Word for word, output every line of the material below, minus pictures.

++++ PROVIDED RECORDS

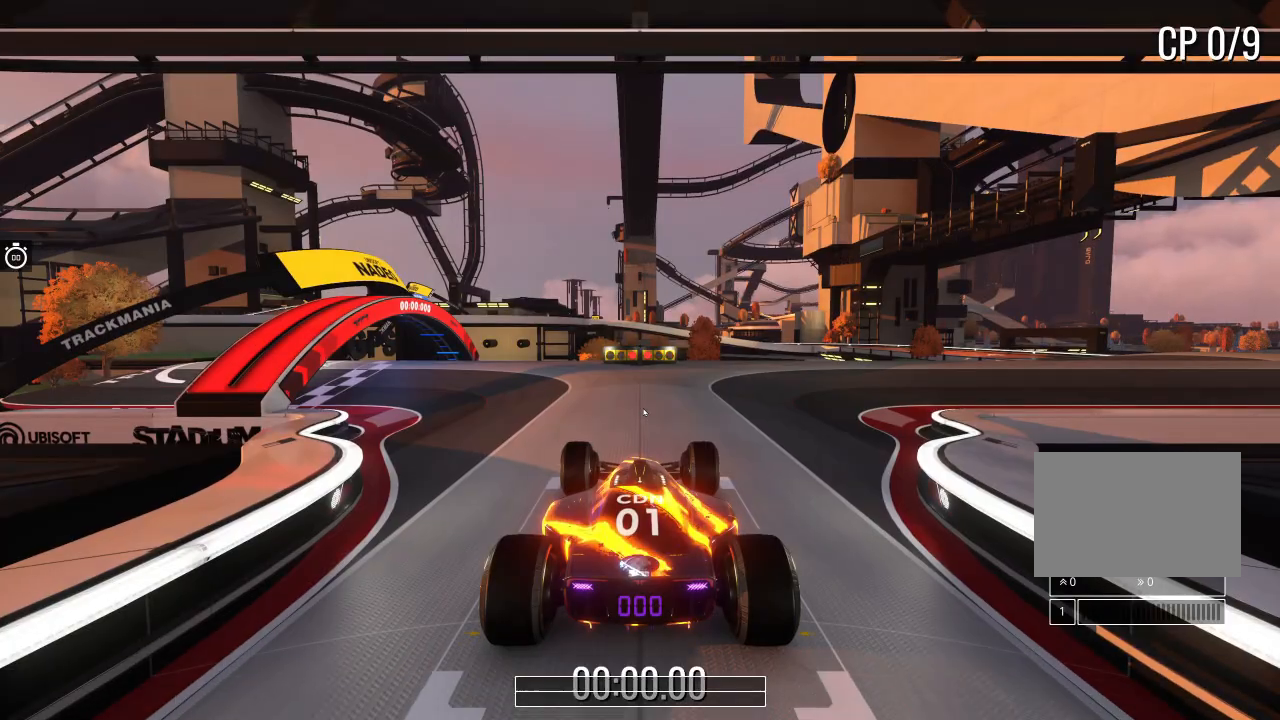
{"keys": ["right", "up"], "events": [[33, "up", "down"], [300, "right", "down"]]}
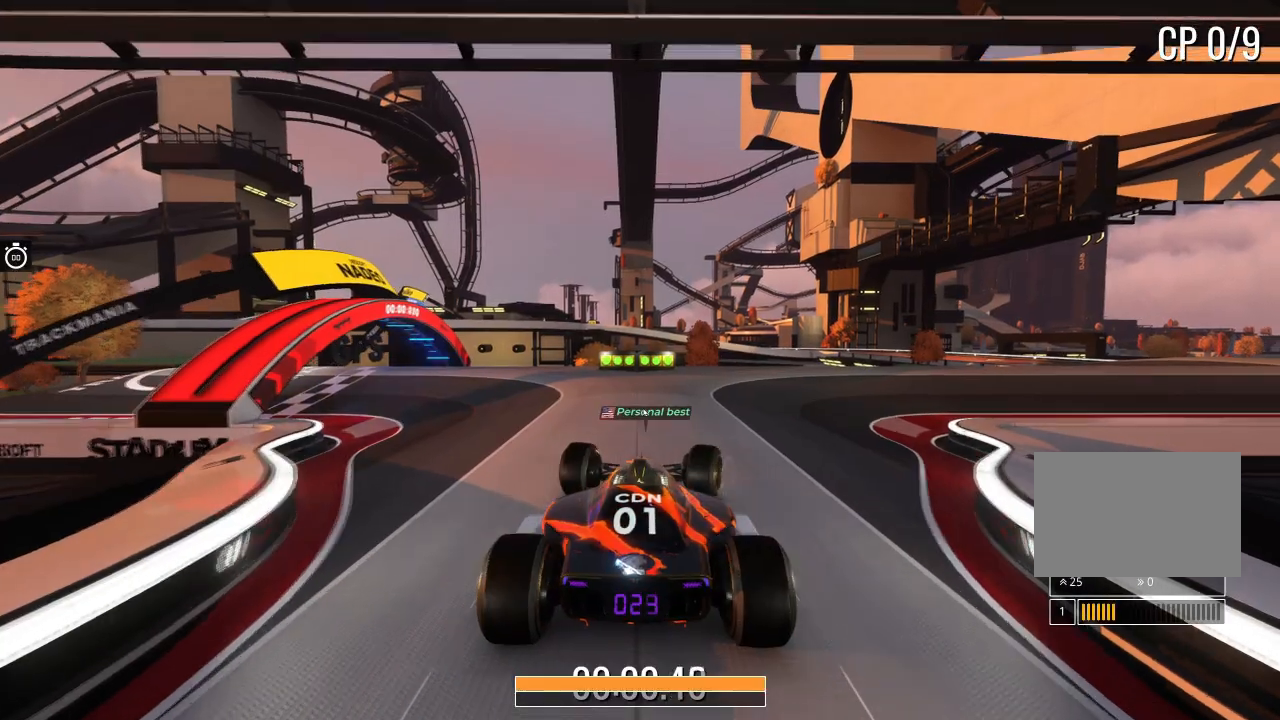
{"keys": ["right", "up"], "events": []}
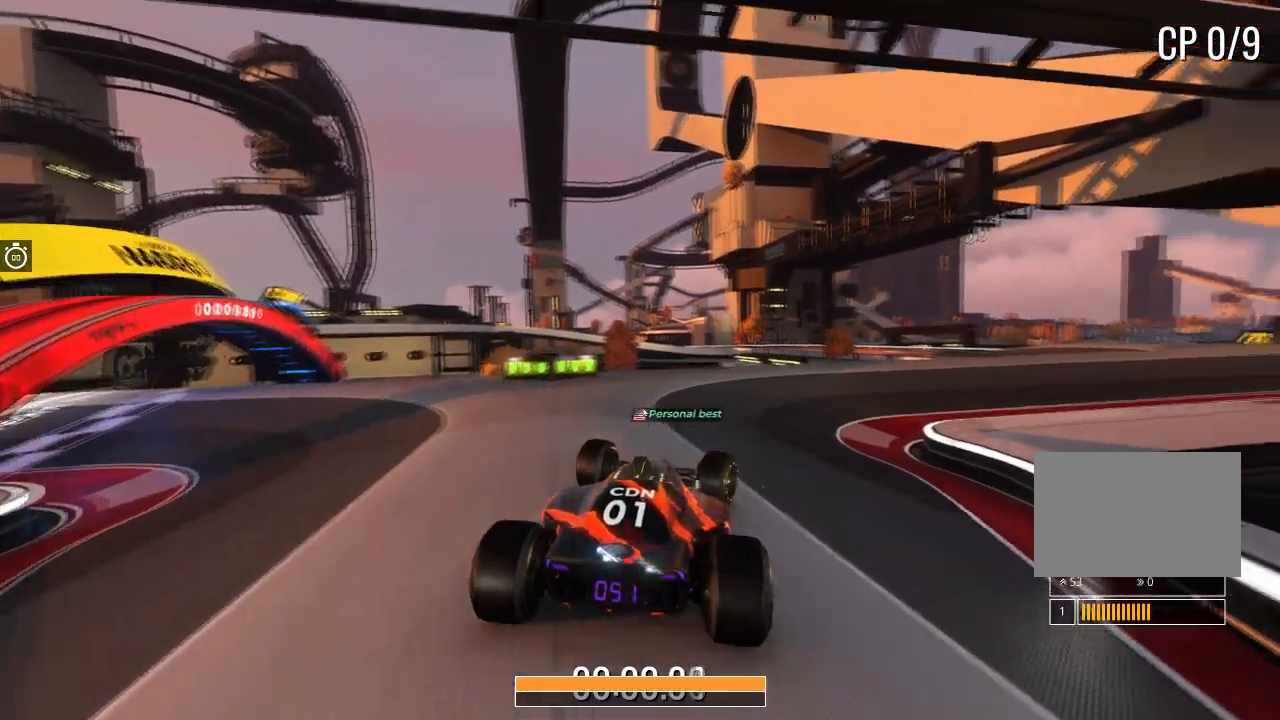
{"keys": ["up"], "events": [[66, "right", "up"], [233, "right", "down"], [333, "right", "up"]]}
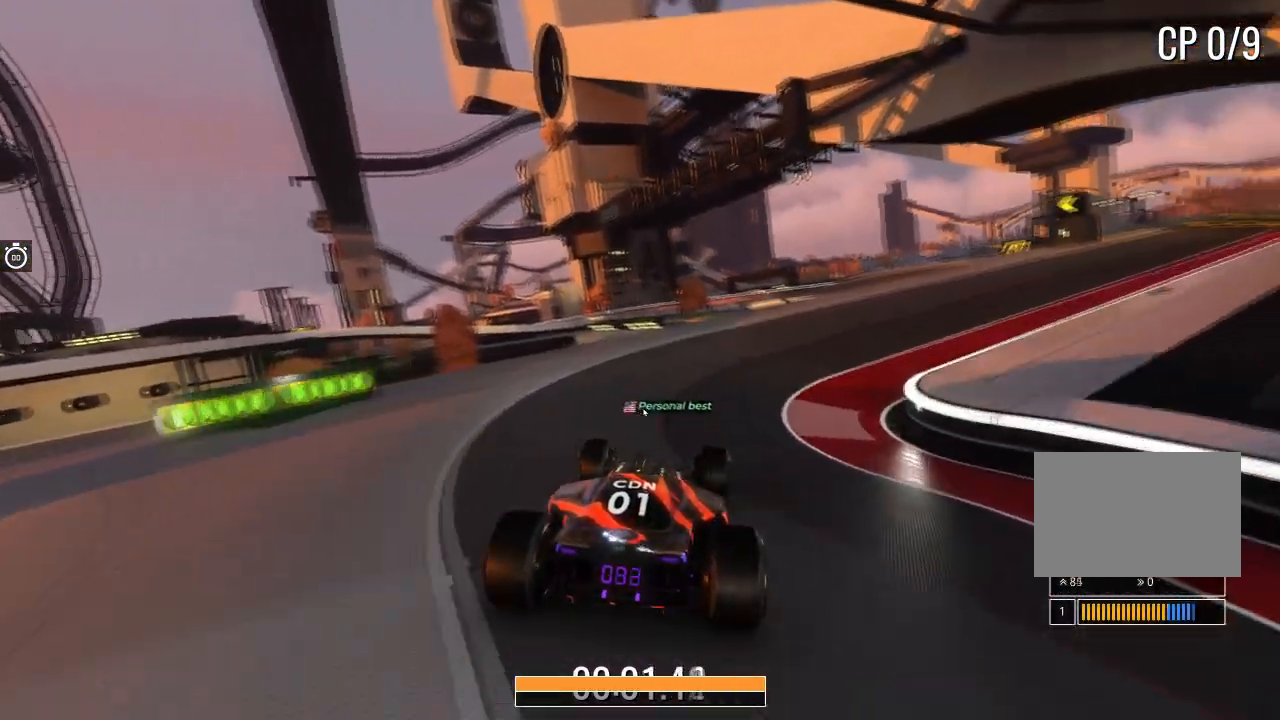
{"keys": ["up"], "events": [[67, "right", "down"], [234, "right", "up"], [301, "right", "down"], [434, "right", "up"]]}
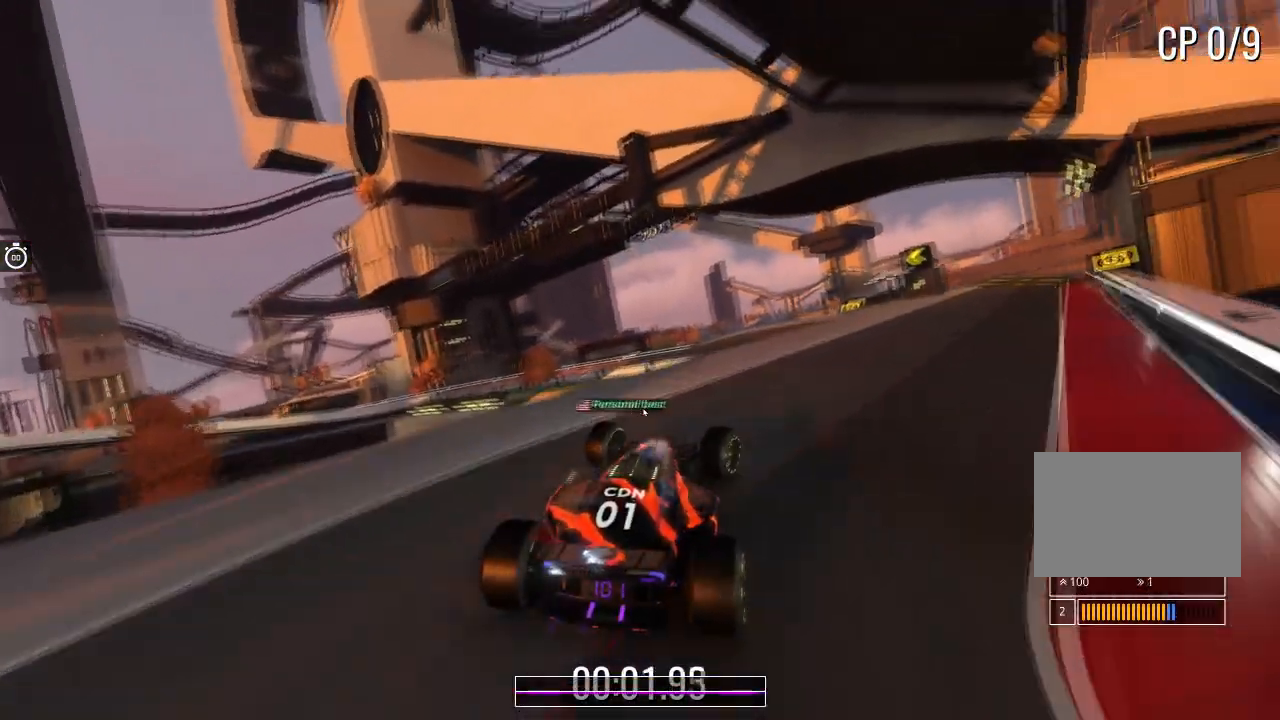
{"keys": ["up"], "events": [[100, "right", "down"], [133, "right", "up"]]}
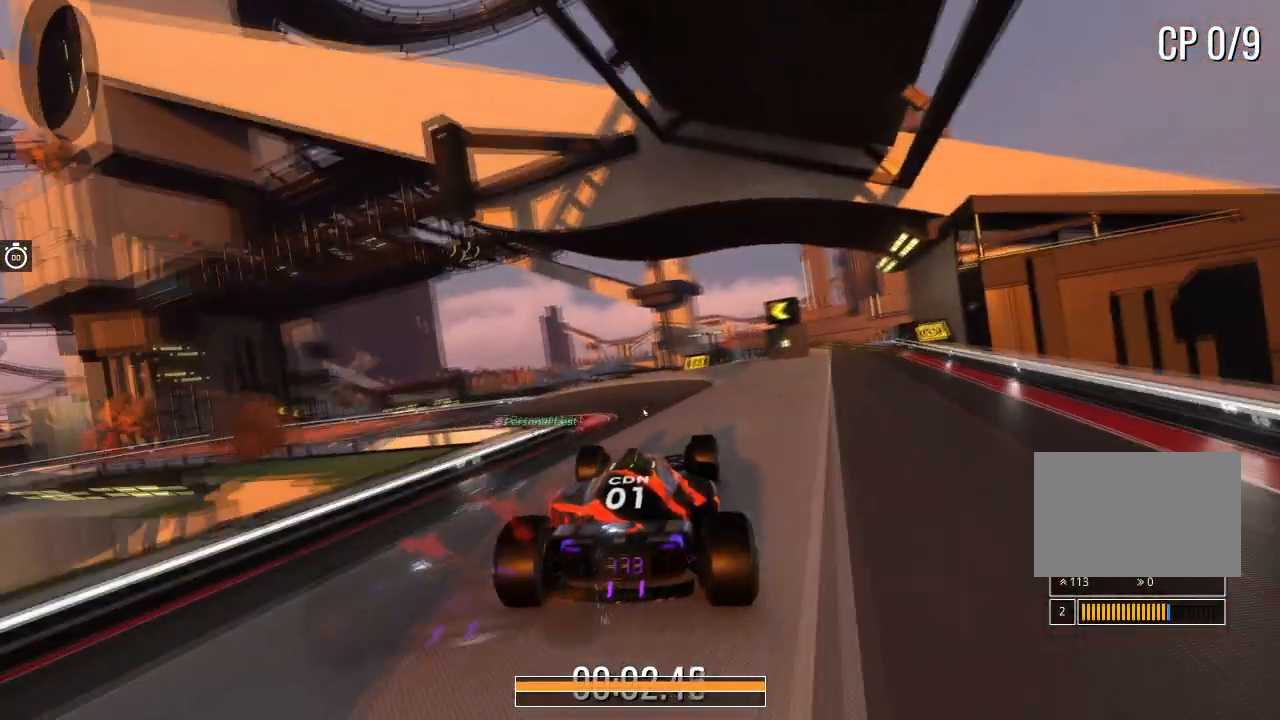
{"keys": ["left", "up"], "events": [[67, "left", "down"], [334, "left", "up"], [434, "left", "down"]]}
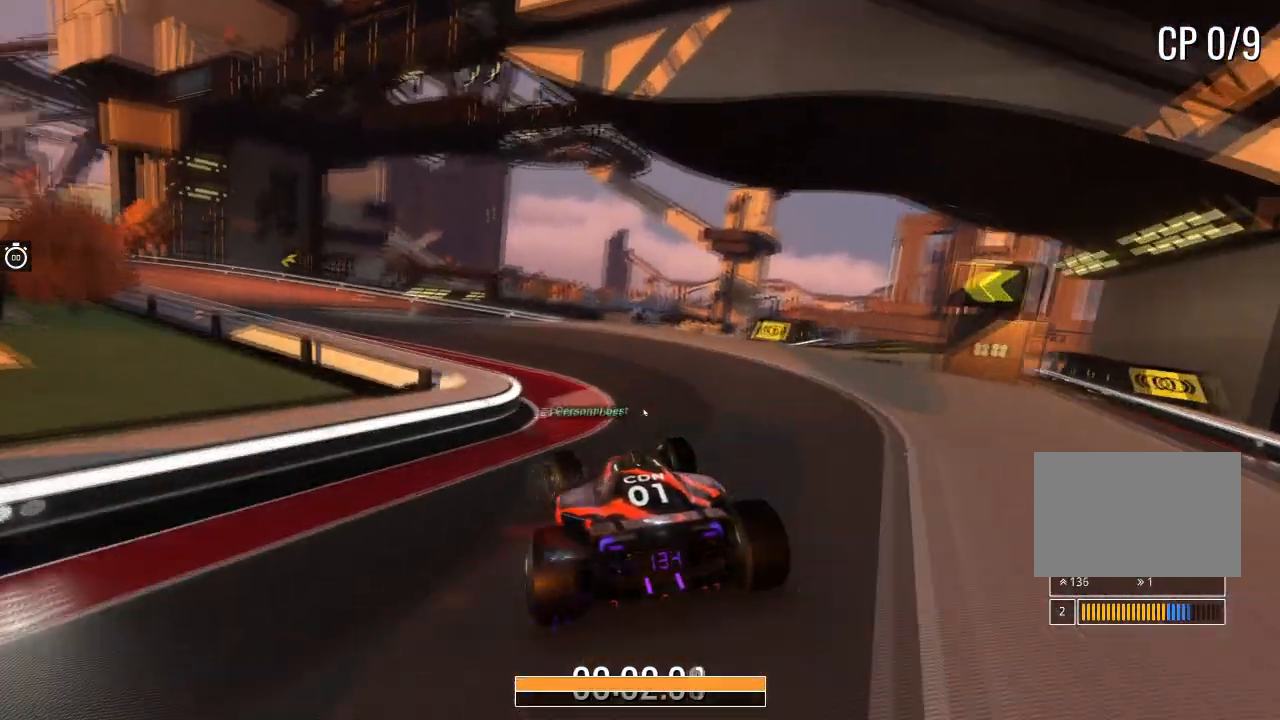
{"keys": ["left", "up"], "events": [[133, "left", "up"], [233, "left", "down"]]}
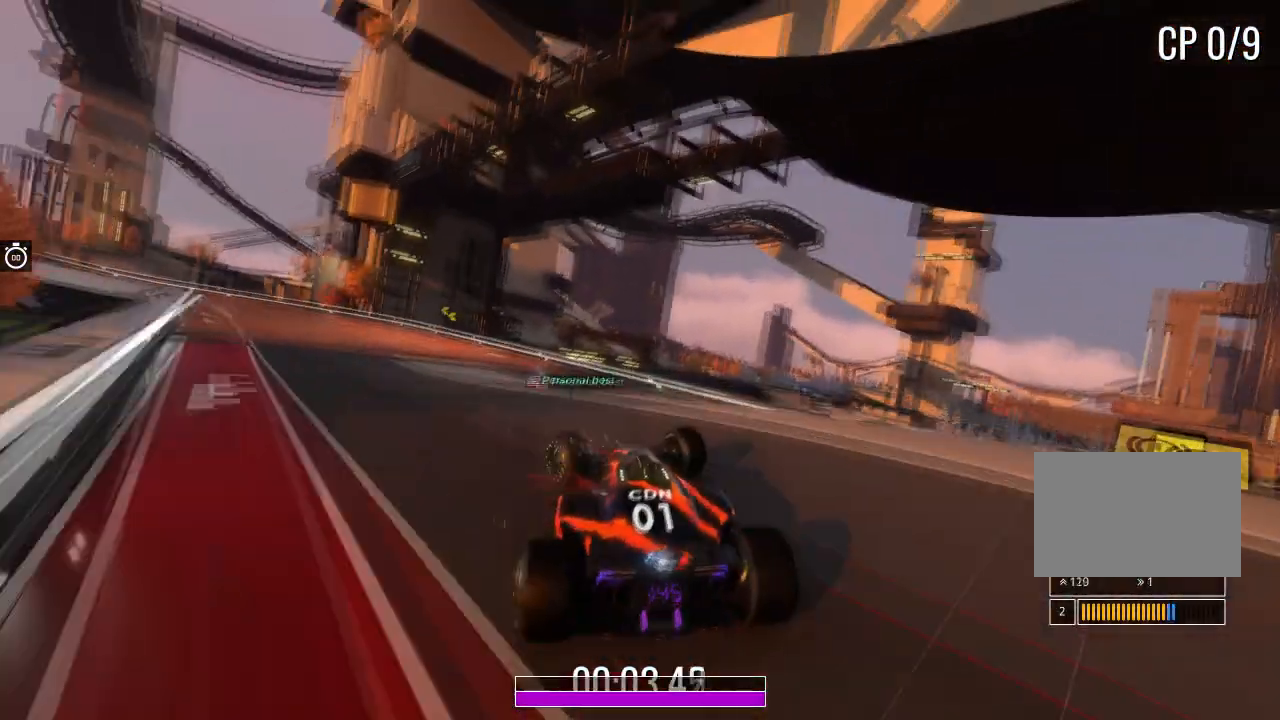
{"keys": [], "events": [[134, "left", "up"], [167, "up", "up"]]}
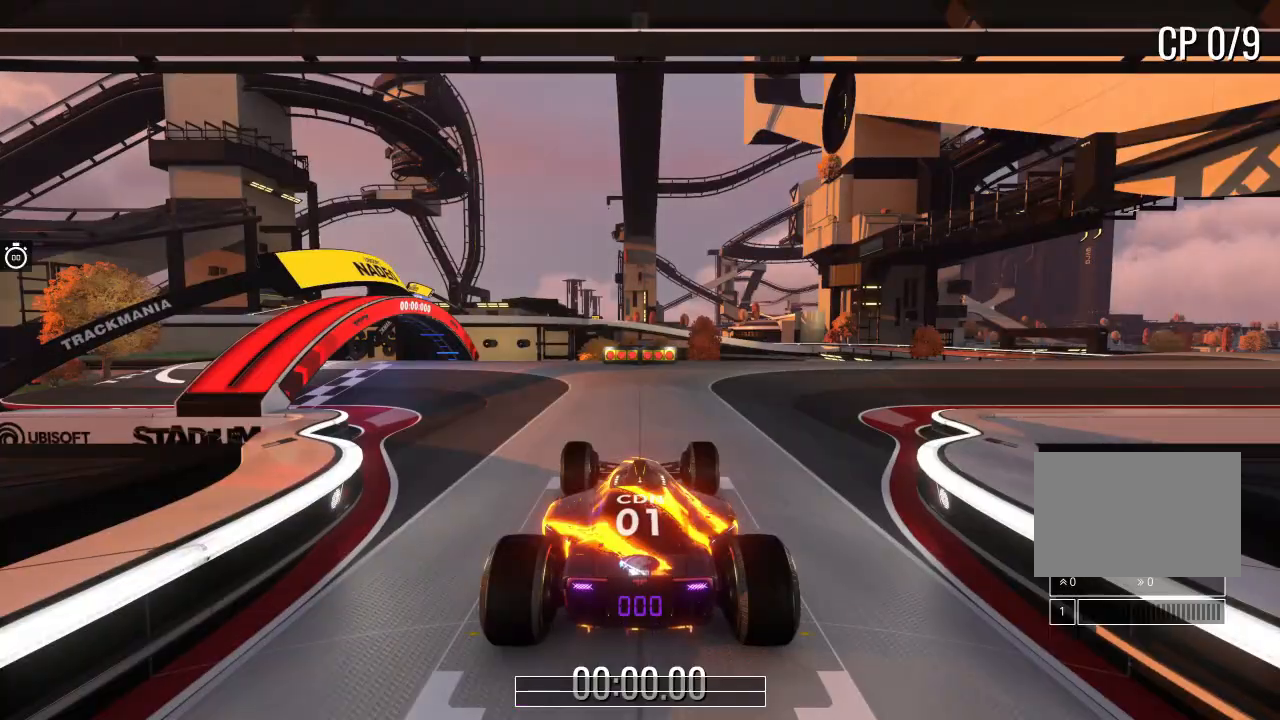
{"keys": [], "events": []}
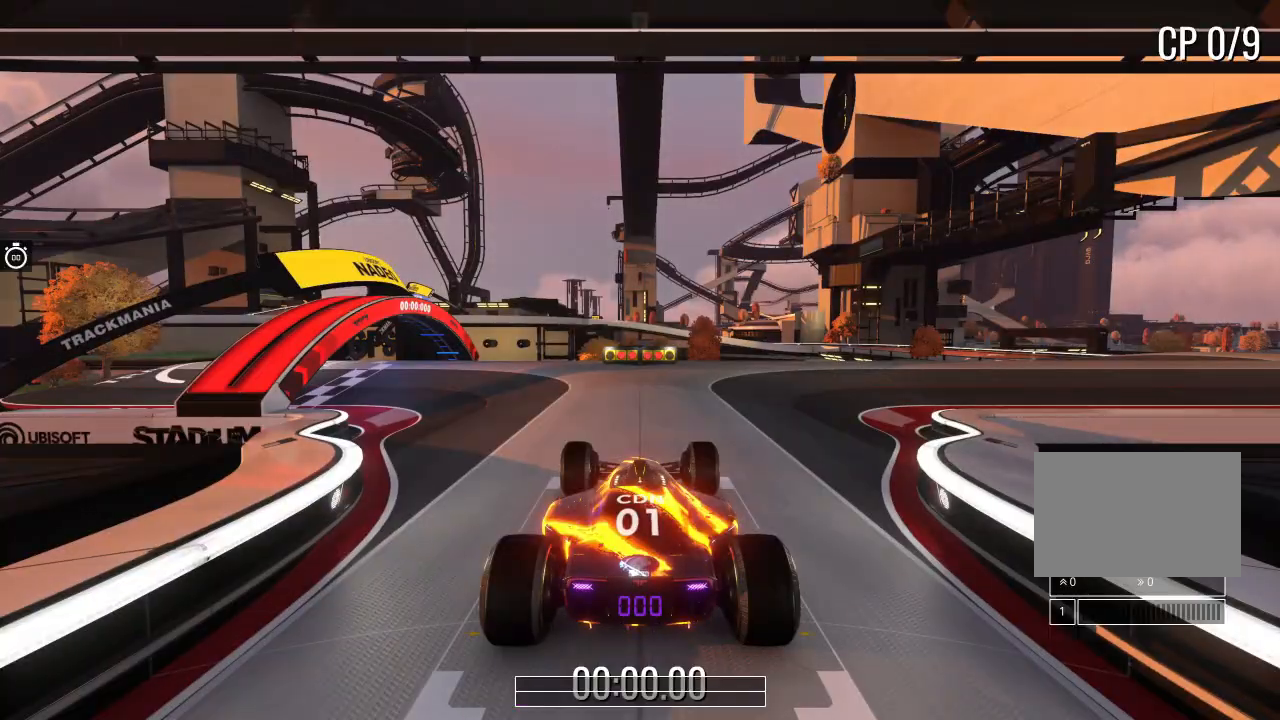
{"keys": [], "events": []}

++++++++

## REPLY TO THE TASK
{"keys": ["right", "up"], "events": [[33, "up", "down"], [300, "right", "down"]]}
{"keys": ["right", "up"], "events": []}
{"keys": ["up"], "events": [[66, "right", "up"], [233, "right", "down"], [333, "right", "up"]]}
{"keys": ["up"], "events": [[67, "right", "down"], [234, "right", "up"], [301, "right", "down"], [434, "right", "up"]]}
{"keys": ["up"], "events": [[100, "right", "down"], [133, "right", "up"]]}
{"keys": ["left", "up"], "events": [[67, "left", "down"], [334, "left", "up"], [434, "left", "down"]]}
{"keys": ["left", "up"], "events": [[133, "left", "up"], [233, "left", "down"]]}
{"keys": [], "events": [[134, "left", "up"], [167, "up", "up"]]}
{"keys": [], "events": []}
{"keys": [], "events": []}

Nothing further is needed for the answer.